> [AIM OF THE EXERCISE]: Copy the lines from the one containing "proach every wrap" through the one containing "Red Salmon Caviar", inclusive, and replace "PLAY VIDEO" with "WATCH VIDEO" while keeping everything else the same. Leave out the pictures.

> [RECORD SET]:
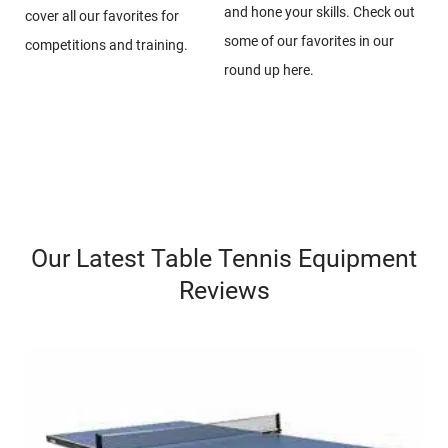
and hone your skills. Check out
cover all our favorites for
some of our favorites in our
competitions and training.
round up here.
Our Latest Table Tennis Equipment
Reviews​​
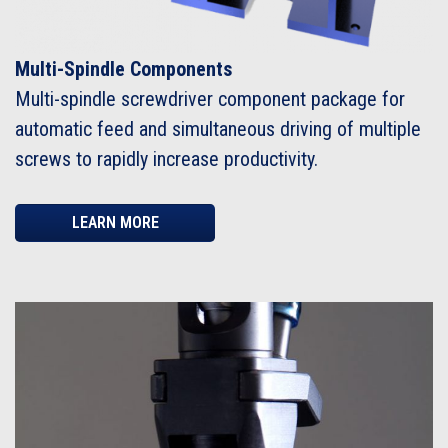
Multi-Spindle Components
Multi-spindle screwdriver component package for
automatic feed and simultaneous driving of multiple
screws to rapidly increase productivity.
LEARN MORE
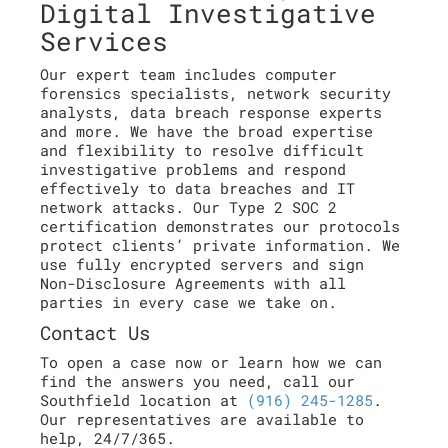
Digital Investigative
Services
Our expert team includes computer
forensics specialists, network security
analysts, data breach response experts
and more. We have the broad expertise
and flexibility to resolve difficult
investigative problems and respond
effectively to data breaches and IT
network attacks. Our Type 2 SOC 2
certification demonstrates our protocols
protect clients’ private information. We
use fully encrypted servers and sign
Non-Disclosure Agreements with all
parties in every case we take on.
Contact Us
To open a case now or learn how we can
find the answers you need, call our
Southfield location at
(916) 245-1285
.
Our representatives are available to
help, 24/7/365.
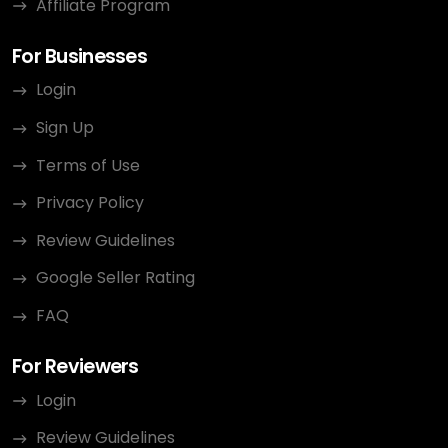
Affiliate Program
For Businesses
Login
Sign Up
Terms of Use
Privacy Policy
Review Guidelines
Google Seller Rating
FAQ
For Reviewers
Login
Review Guidelines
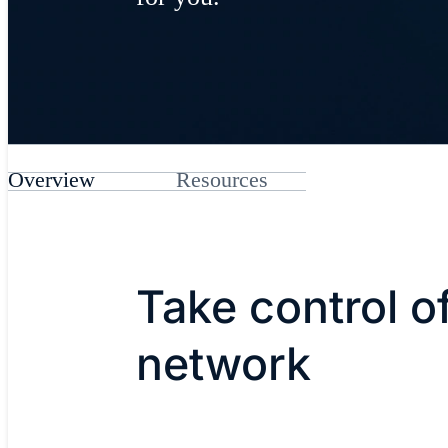
Overview
Resources
Take control o
network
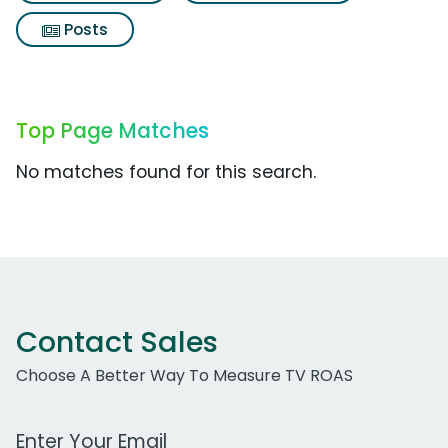
Posts
Top Page Matches
No matches found for this search.
Contact Sales
Choose A Better Way To Measure TV ROAS
Work Email Address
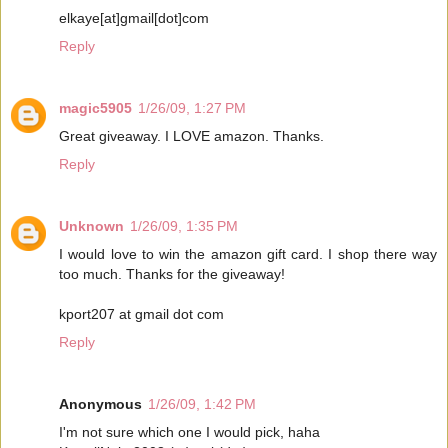
elkaye[at]gmail[dot]com
Reply
magic5905
1/26/09, 1:27 PM
Great giveaway. I LOVE amazon. Thanks.
Reply
Unknown
1/26/09, 1:35 PM
I would love to win the amazon gift card. I shop there way
too much. Thanks for the giveaway!
kport207 at gmail dot com
Reply
Anonymous
1/26/09, 1:42 PM
I'm not sure which one I would pick, haha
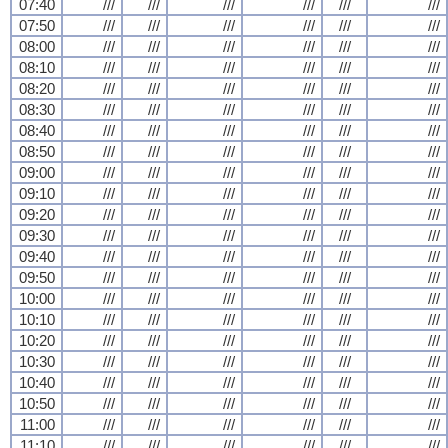
07:40
///
///
///
///
///
///
07:50
///
///
///
///
///
///
08:00
///
///
///
///
///
///
08:10
///
///
///
///
///
///
08:20
///
///
///
///
///
///
08:30
///
///
///
///
///
///
08:40
///
///
///
///
///
///
08:50
///
///
///
///
///
///
09:00
///
///
///
///
///
///
09:10
///
///
///
///
///
///
09:20
///
///
///
///
///
///
09:30
///
///
///
///
///
///
09:40
///
///
///
///
///
///
09:50
///
///
///
///
///
///
10:00
///
///
///
///
///
///
10:10
///
///
///
///
///
///
10:20
///
///
///
///
///
///
10:30
///
///
///
///
///
///
10:40
///
///
///
///
///
///
10:50
///
///
///
///
///
///
11:00
///
///
///
///
///
///
11:10
///
///
///
///
///
///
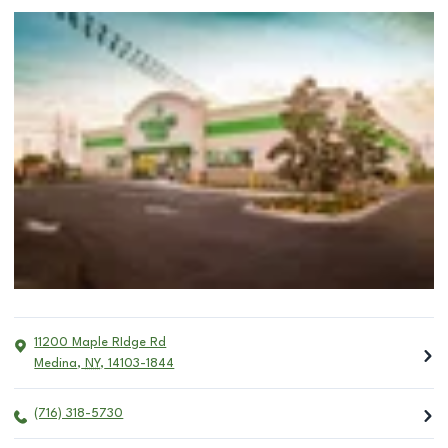
11200 Maple RIdge Rd
Medina
,
NY
,
14103-1844
(716) 318-5730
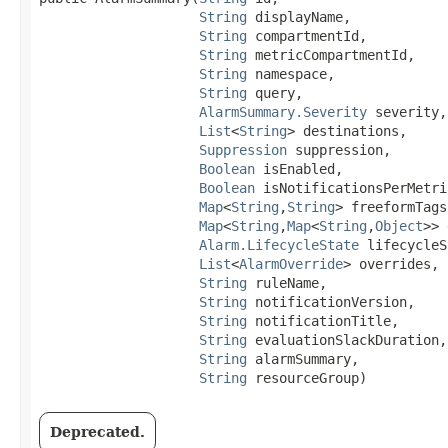
String
 displayName,

String
 compartmentId,

String
 metricCompartmentId,

String
 namespace,

String
 query,

AlarmSummary.Severity
 severity,

List
<
String
> destinations,

Suppression
 suppression,

Boolean
 isEnabled,

Boolean
 isNotificationsPerMetri
Map
<
String
,​
String
> freeformTags,
Map
<
String
,​
Map
<
String
,​
Object
>> 
Alarm.LifecycleState
 lifecycleS
List
<
AlarmOverride
> overrides,

String
 ruleName,

String
 notificationVersion,

String
 notificationTitle,

String
 evaluationSlackDuration,

String
 alarmSummary,

String
 resourceGroup)
Deprecated.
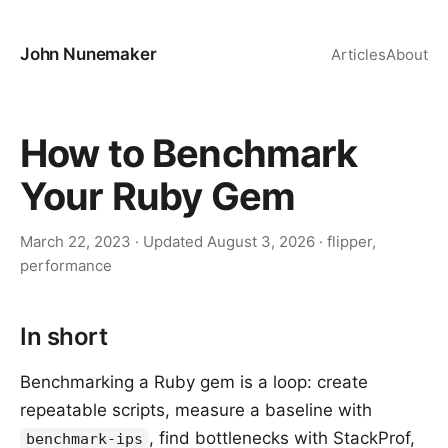
John Nunemaker
Articles
About
How to Benchmark
Your Ruby Gem
March 22, 2023
· Updated
August 3, 2026
·
flipper
,
performance
In short
Benchmarking a Ruby gem is a loop: create
repeatable scripts, measure a baseline with
, find bottlenecks with StackProf,
benchmark-ips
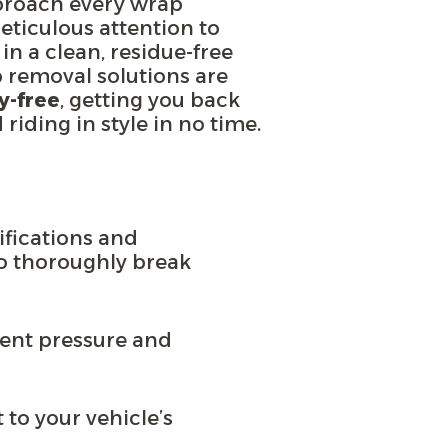
proach every wrap
ticulous attention to
 in a clean, residue-free
p removal solutions are
y-free
, getting you back
riding in style in no time.
ifications and
o thoroughly break
stent pressure and
 to your vehicle’s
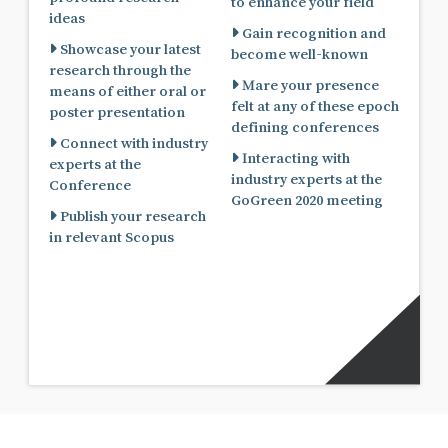
to enhance your field
ideas
Gain recognition and
Showcase your latest
become well-known
research through the
Mare your presence
means of either oral or
felt at any of these epoch
poster presentation
defining conferences
Connect with industry
Interacting with
experts at the
industry experts at the
Conference
GoGreen 2020 meeting
Publish your research
in relevant Scopus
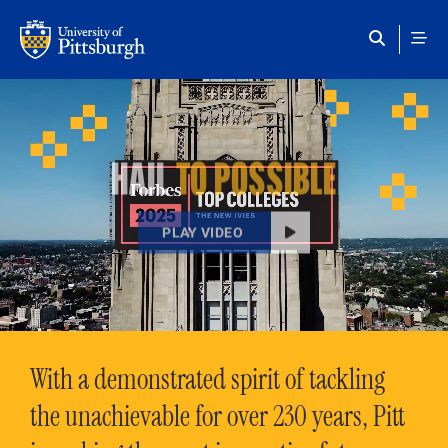
Skip to main content
HAIL
TO POSSIBLE
PLAY VIDEO
With a demonstrated spirit of tackling
the unachievable for over 230 years, Pitt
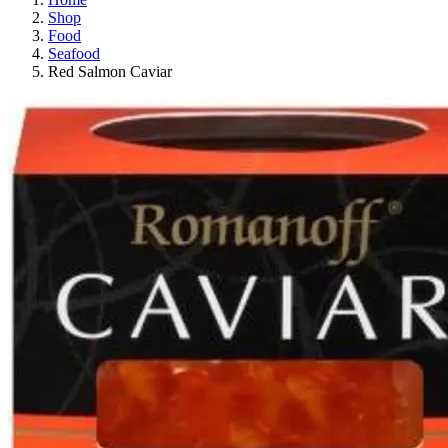
Shop
Food
Seafood
Red Salmon Caviar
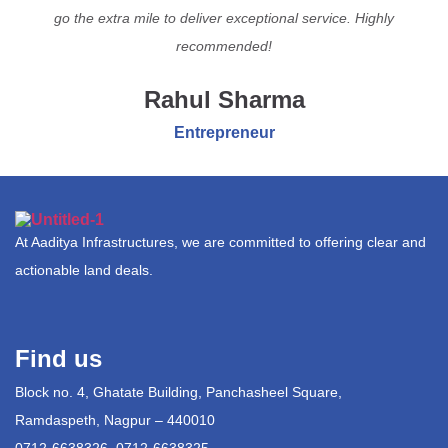
go the extra mile to deliver exceptional service. Highly
recommended!
Rahul Sharma
Entrepreneur
At Aaditya Infrastructures, we are committed to offering clear and
actionable land deals.
Find us
Block no. 4, Ghatate Building, Panchasheel Square,
Ramdaspeth, Nagpur – 440010
0712-6638326, 0712-6638325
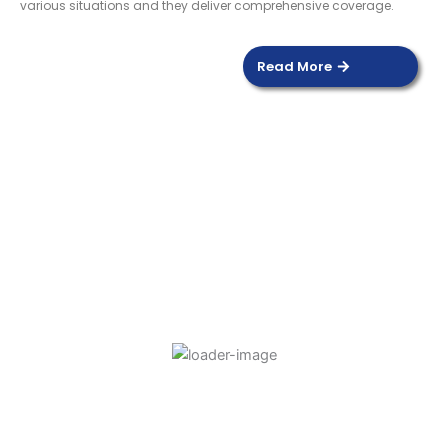
various situations and they deliver comprehensive coverage.
Read More
DOOR SENSOR
Read more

> [SOLUTION TO THIS TASK]:
proach every wrap
ticulous attention to
 in a clean, residue-free
p removal solutions are
y-free
, getting you back
riding in style in no time.
ifications and
o thoroughly break
stent pressure and
 to your vehicle’s
to enhance your field
ideas
Gain recognition and
Showcase your latest
become well-known
research through the
Mare your presence
means of either oral or
felt at any of these epoch
poster presentation
defining conferences
Connect with industry
Interacting with
experts at the
industry experts at the
Conference
GoGreen 2020 meeting
Publish your research
in relevant Scopus
Skip to main content
HAIL
TO POSSIBLE
WATCH VIDEO
With a demonstrated spirit of tackling
the unachievable for over 230 years, Pitt
Shop
Food
Seafood
Red Salmon Caviar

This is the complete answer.